Just as working-class children were catching up, COVID-19 hit. School-age children were sent home to households where parents were already juggling pre-school children and their own work. This has been hardest on the poor. Academics at Harvard University discovered that American children did less work on a popular maths website in March and April, with the biggest decline in poor areas. The National Foundation for Educational Research surveyed British teachers in May, two months after the lockdown began. More than half reported that poor children were less engaged with their homework than others.
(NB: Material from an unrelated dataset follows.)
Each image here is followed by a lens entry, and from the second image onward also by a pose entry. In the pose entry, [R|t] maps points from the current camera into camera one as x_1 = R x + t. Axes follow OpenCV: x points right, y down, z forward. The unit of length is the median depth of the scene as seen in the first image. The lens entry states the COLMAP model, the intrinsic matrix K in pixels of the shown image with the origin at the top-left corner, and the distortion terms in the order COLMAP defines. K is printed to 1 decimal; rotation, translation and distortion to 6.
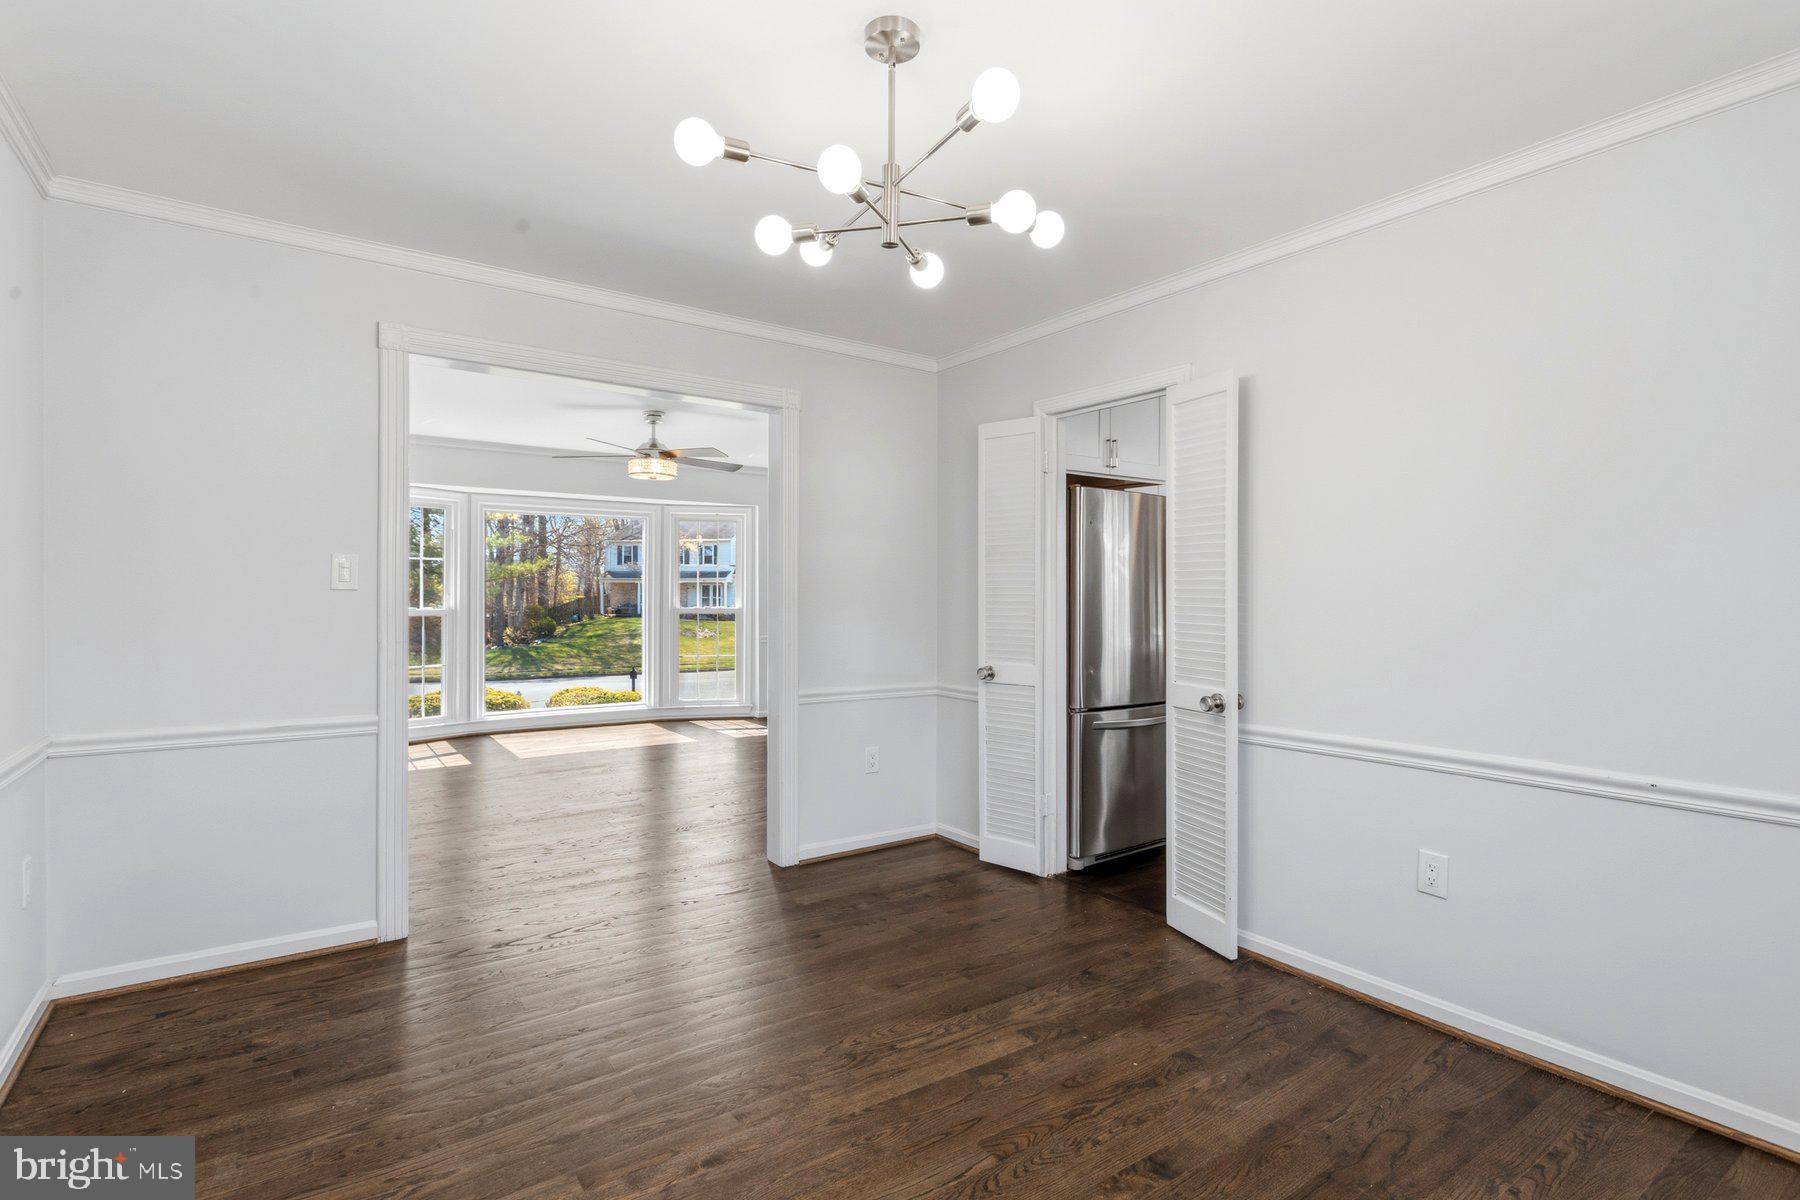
lens RADIAL K [[866.2, 0, 891.5], [0, 866.2, 601.7], [0, 0, 1]] dist [-0.002663, 0.000258]
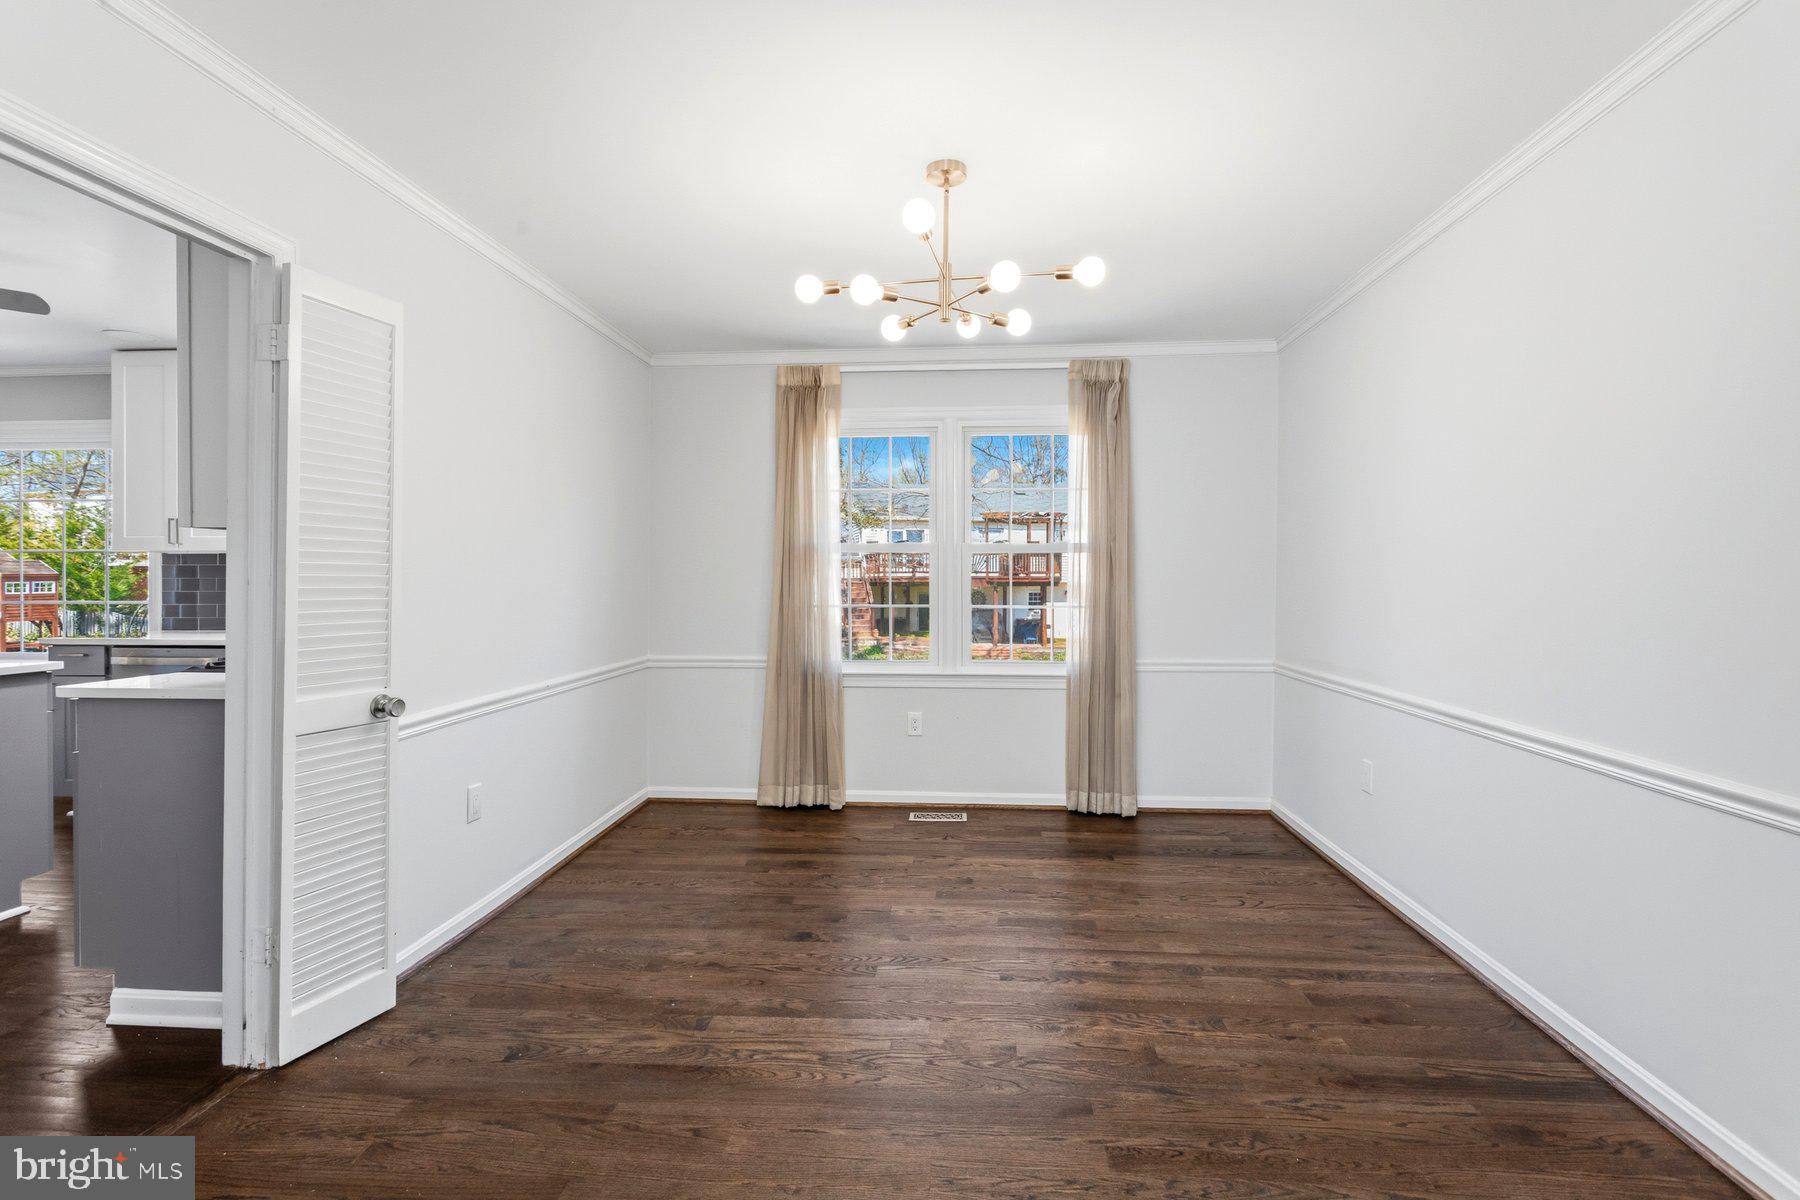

But if the teachers were right about poorer children doing less work during lockdown (and they might not have been—few kept close tabs on their charges), it was probably not because parents lacked dedication or ambition. A British survey of almost 3,700 people, known as Understanding Society, found that 30% of parents with no more than GCSE qualifications spent at least two hours a day helping with homeschooling during the lockdown. That proportion is a little higher than the 28% of parents with degrees who said the same. The parents might be exaggerating. But another survey, of children, found the same pattern. As in Spain after the financial crisis, they may have had more time because so many were furloughed or laid off.

Can you tell me all I need to know?

A likelier explanation for the widening gap is that schools asked less of poorer children. Another study of Britain by two sociologists, Sait Bayrakdar and Ayse Guveli, confirmed that the children of less-educated parents did less work during the lockdown. Bangladeshi and Pakistani children (who are mostly working-class) did especially little. But the researchers found that the single biggest influence on how much work children did was not how educated their parents were but how much work their schools assigned.

Working-class parents have learned to bring up their children in a more stimulating way. The next thing they need to learn from the middle classes is how to nag their children’s teachers.